◆ Your task: Give back the entries that follow exactly as written. Any picture gets left out.

◆ Exercise data:
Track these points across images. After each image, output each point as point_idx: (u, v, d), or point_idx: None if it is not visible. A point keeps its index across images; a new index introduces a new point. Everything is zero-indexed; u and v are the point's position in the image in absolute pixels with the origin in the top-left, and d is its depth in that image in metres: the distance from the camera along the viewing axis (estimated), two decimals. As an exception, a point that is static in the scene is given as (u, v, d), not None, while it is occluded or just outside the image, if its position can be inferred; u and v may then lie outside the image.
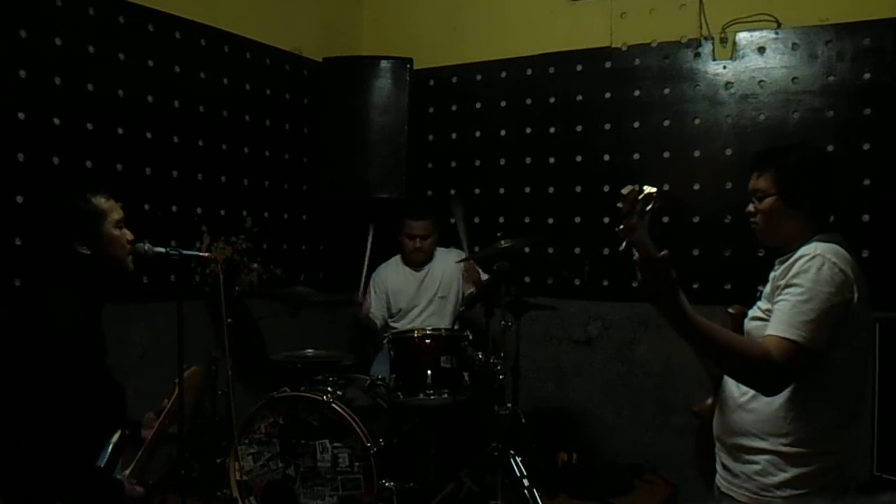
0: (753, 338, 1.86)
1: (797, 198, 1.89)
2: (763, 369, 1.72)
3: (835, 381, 1.81)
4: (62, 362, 1.97)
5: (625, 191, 1.55)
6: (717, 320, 1.79)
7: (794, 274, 1.77)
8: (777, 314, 1.76)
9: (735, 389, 1.93)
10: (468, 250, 3.91)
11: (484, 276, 3.96)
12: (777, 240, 1.95)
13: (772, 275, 1.91)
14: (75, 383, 1.99)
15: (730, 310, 2.06)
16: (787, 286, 1.78)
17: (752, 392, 1.88)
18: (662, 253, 1.61)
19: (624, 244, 1.59)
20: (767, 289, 1.90)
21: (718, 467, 2.01)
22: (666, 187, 3.89)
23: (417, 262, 4.05)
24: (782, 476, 1.83)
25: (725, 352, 1.74)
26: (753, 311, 1.95)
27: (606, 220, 4.03)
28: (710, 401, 2.11)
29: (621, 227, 1.58)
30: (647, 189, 1.54)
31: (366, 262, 4.04)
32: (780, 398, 1.82)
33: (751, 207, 1.98)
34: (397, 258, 4.15)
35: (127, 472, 2.17)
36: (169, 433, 2.28)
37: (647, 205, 1.55)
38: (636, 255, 1.62)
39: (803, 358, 1.71)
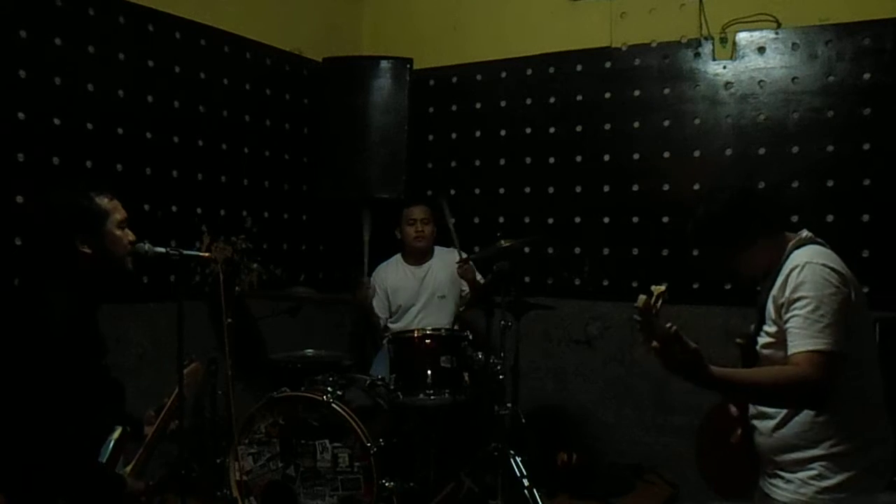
0: (774, 363, 1.89)
1: (742, 237, 1.98)
2: (804, 388, 1.75)
3: (855, 375, 1.84)
4: (60, 359, 1.97)
5: (639, 303, 1.62)
6: (718, 321, 1.80)
7: (794, 288, 1.82)
8: (795, 331, 1.80)
9: (769, 410, 1.95)
10: (459, 249, 3.88)
11: (479, 277, 3.96)
12: (760, 270, 2.01)
13: (767, 296, 1.93)
14: (74, 380, 2.00)
15: (737, 340, 2.08)
16: (792, 302, 1.81)
17: (780, 414, 1.91)
18: (672, 328, 1.62)
19: (649, 349, 1.65)
20: (770, 310, 1.92)
21: (768, 474, 2.00)
22: (666, 187, 3.90)
23: (419, 250, 4.02)
24: (837, 478, 1.84)
25: (763, 390, 1.79)
26: (762, 339, 1.96)
27: (606, 220, 4.03)
28: (739, 432, 2.10)
29: (643, 339, 1.65)
30: (656, 290, 1.63)
31: (366, 248, 4.02)
32: None
33: (725, 269, 2.07)
34: (397, 257, 4.14)
35: (127, 469, 2.18)
36: (168, 431, 2.28)
37: (659, 302, 1.63)
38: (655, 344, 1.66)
39: (835, 364, 1.75)
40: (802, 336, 1.77)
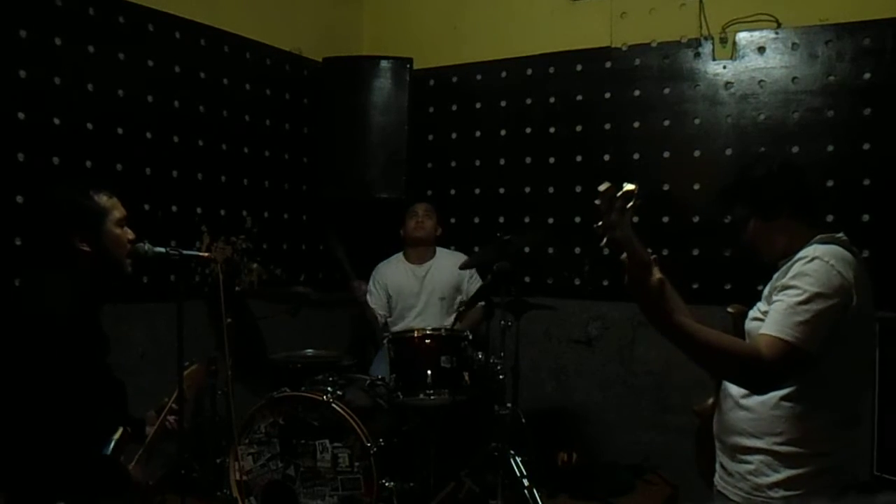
0: (752, 338, 1.85)
1: (772, 209, 1.91)
2: (752, 367, 1.70)
3: (832, 383, 1.81)
4: (63, 357, 1.97)
5: (602, 188, 1.55)
6: (717, 320, 1.79)
7: (793, 276, 1.78)
8: (772, 314, 1.76)
9: (732, 389, 1.94)
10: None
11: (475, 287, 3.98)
12: (776, 253, 1.95)
13: (774, 275, 1.92)
14: (77, 378, 1.99)
15: (729, 309, 2.06)
16: (784, 287, 1.77)
17: (741, 395, 1.89)
18: (653, 256, 1.60)
19: (604, 241, 1.59)
20: (766, 290, 1.91)
21: (717, 466, 2.02)
22: (666, 187, 3.90)
23: (418, 241, 4.02)
24: (775, 477, 1.83)
25: (713, 352, 1.71)
26: (753, 312, 1.95)
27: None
28: (710, 401, 2.12)
29: (599, 223, 1.57)
30: (627, 186, 1.54)
31: (346, 264, 4.00)
32: (777, 398, 1.82)
33: (742, 238, 2.01)
34: (399, 255, 4.14)
35: (129, 468, 2.18)
36: (170, 431, 2.28)
37: (627, 202, 1.53)
38: (624, 255, 1.61)
39: (794, 358, 1.70)
40: (777, 322, 1.73)
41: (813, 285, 1.73)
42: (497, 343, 3.49)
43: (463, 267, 3.86)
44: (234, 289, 3.74)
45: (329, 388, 3.24)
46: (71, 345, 1.99)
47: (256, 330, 3.93)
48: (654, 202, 3.90)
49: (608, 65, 4.04)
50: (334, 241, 3.94)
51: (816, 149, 3.56)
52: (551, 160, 4.21)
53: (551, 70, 4.19)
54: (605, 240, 1.58)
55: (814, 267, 1.76)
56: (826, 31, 3.55)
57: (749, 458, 1.87)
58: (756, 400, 1.86)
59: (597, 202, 1.56)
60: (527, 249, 3.92)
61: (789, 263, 1.84)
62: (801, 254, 1.83)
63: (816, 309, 1.71)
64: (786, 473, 1.82)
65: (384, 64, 4.26)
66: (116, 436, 2.12)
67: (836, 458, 1.83)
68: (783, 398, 1.82)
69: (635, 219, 1.60)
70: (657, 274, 1.60)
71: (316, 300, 3.75)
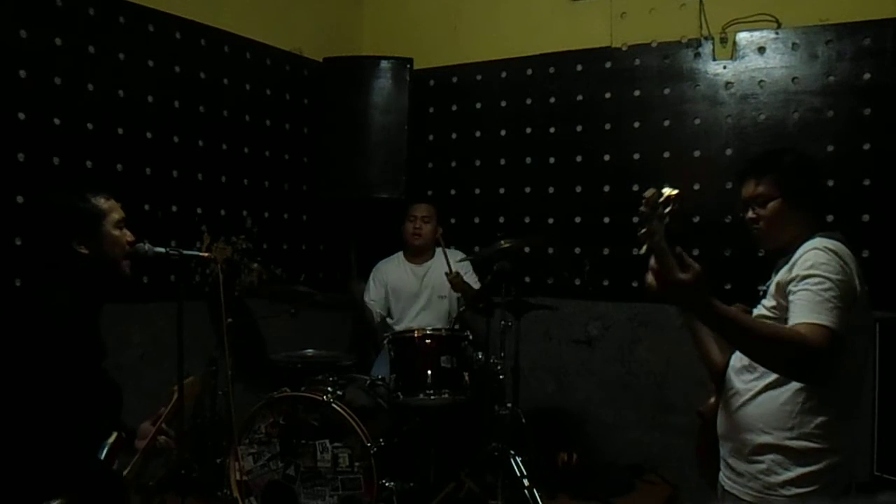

◆ Answer to this exercise:
Track these points across images. After each image, output each point as point_idx: (u, v, d), or point_idx: None if it is not visible. A point keeps its index across images; a new index introduces a new point. Everything is zero-indexed; u and v are the point's position in the image in absolute pixels with the origin in the top-left, and d is its depth in that image in metres: the distance from the camera along the viewing axis (estimated), two decimals. As an exception, a point that is static in the scene is given as (u, v, d), not None, while it is occluded or just outside the image, if its position can be inferred; u and v may then lie outside the image.
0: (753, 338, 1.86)
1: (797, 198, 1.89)
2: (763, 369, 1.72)
3: (835, 381, 1.81)
4: (62, 362, 1.97)
5: (625, 191, 1.55)
6: (717, 320, 1.79)
7: (794, 274, 1.77)
8: (777, 314, 1.76)
9: (735, 389, 1.93)
10: (468, 250, 3.91)
11: (484, 276, 3.96)
12: (777, 240, 1.95)
13: (772, 275, 1.91)
14: (75, 383, 1.99)
15: (730, 310, 2.06)
16: (787, 286, 1.78)
17: (752, 392, 1.88)
18: (662, 253, 1.61)
19: (624, 244, 1.59)
20: (767, 289, 1.90)
21: (718, 467, 2.01)
22: (666, 187, 3.89)
23: (417, 262, 4.05)
24: (782, 476, 1.83)
25: (725, 352, 1.74)
26: (753, 311, 1.95)
27: (606, 220, 4.03)
28: (710, 401, 2.11)
29: (621, 227, 1.58)
30: (647, 189, 1.54)
31: (366, 262, 4.04)
32: (780, 398, 1.82)
33: (751, 207, 1.98)
34: (397, 258, 4.15)
35: (127, 472, 2.17)
36: (169, 433, 2.28)
37: (647, 205, 1.55)
38: (636, 255, 1.62)
39: (803, 358, 1.71)
0: (774, 363, 1.89)
1: (742, 237, 1.98)
2: (804, 388, 1.75)
3: (855, 375, 1.84)
4: (60, 359, 1.97)
5: (639, 303, 1.62)
6: (718, 321, 1.80)
7: (794, 288, 1.82)
8: (795, 331, 1.80)
9: (769, 410, 1.95)
10: (459, 249, 3.88)
11: (479, 277, 3.96)
12: (760, 270, 2.01)
13: (767, 296, 1.93)
14: (74, 380, 2.00)
15: (737, 340, 2.08)
16: (792, 302, 1.81)
17: (780, 414, 1.91)
18: (672, 328, 1.62)
19: (649, 349, 1.65)
20: (770, 310, 1.92)
21: (768, 474, 2.00)
22: (666, 187, 3.90)
23: (419, 250, 4.02)
24: (837, 478, 1.84)
25: (763, 390, 1.79)
26: (762, 339, 1.96)
27: (606, 220, 4.03)
28: (739, 432, 2.10)
29: (643, 339, 1.65)
30: (656, 290, 1.63)
31: (366, 248, 4.02)
32: None
33: (725, 269, 2.07)
34: (397, 257, 4.14)
35: (127, 469, 2.18)
36: (168, 431, 2.28)
37: (659, 302, 1.63)
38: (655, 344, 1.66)
39: (835, 364, 1.75)
40: (802, 336, 1.77)
0: (752, 338, 1.85)
1: (772, 209, 1.91)
2: (752, 367, 1.70)
3: (832, 383, 1.81)
4: (63, 357, 1.97)
5: (602, 188, 1.55)
6: (717, 320, 1.79)
7: (793, 276, 1.78)
8: (772, 314, 1.76)
9: (732, 389, 1.94)
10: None
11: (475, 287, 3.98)
12: (776, 253, 1.95)
13: (774, 275, 1.92)
14: (77, 378, 1.99)
15: (729, 309, 2.06)
16: (784, 287, 1.77)
17: (741, 395, 1.89)
18: (653, 256, 1.60)
19: (604, 241, 1.59)
20: (766, 290, 1.91)
21: (717, 466, 2.02)
22: (666, 187, 3.90)
23: (418, 241, 4.02)
24: (775, 477, 1.83)
25: (713, 352, 1.71)
26: (753, 312, 1.95)
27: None
28: (710, 401, 2.12)
29: (599, 223, 1.57)
30: (627, 186, 1.54)
31: (346, 264, 4.00)
32: (777, 398, 1.82)
33: (742, 238, 2.01)
34: (399, 255, 4.14)
35: (129, 468, 2.18)
36: (170, 431, 2.28)
37: (627, 202, 1.53)
38: (624, 255, 1.61)
39: (794, 358, 1.70)
40: (777, 322, 1.73)
41: (813, 285, 1.73)
42: (497, 343, 3.49)
43: (463, 267, 3.86)
44: (234, 289, 3.74)
45: (329, 388, 3.24)
46: (71, 345, 1.99)
47: (256, 330, 3.93)
48: (654, 202, 3.90)
49: (608, 65, 4.04)
50: (334, 241, 3.94)
51: (816, 149, 3.56)
52: (551, 160, 4.21)
53: (551, 70, 4.19)
54: (605, 240, 1.58)
55: (814, 267, 1.76)
56: (826, 31, 3.55)
57: (749, 458, 1.87)
58: (756, 400, 1.86)
59: (597, 202, 1.56)
60: (527, 249, 3.92)
61: (789, 263, 1.84)
62: (801, 254, 1.83)
63: (816, 309, 1.71)
64: (786, 473, 1.82)
65: (384, 64, 4.26)
66: (116, 436, 2.12)
67: (836, 458, 1.83)
68: (783, 398, 1.82)
69: (635, 219, 1.60)
70: (657, 274, 1.60)
71: (316, 300, 3.75)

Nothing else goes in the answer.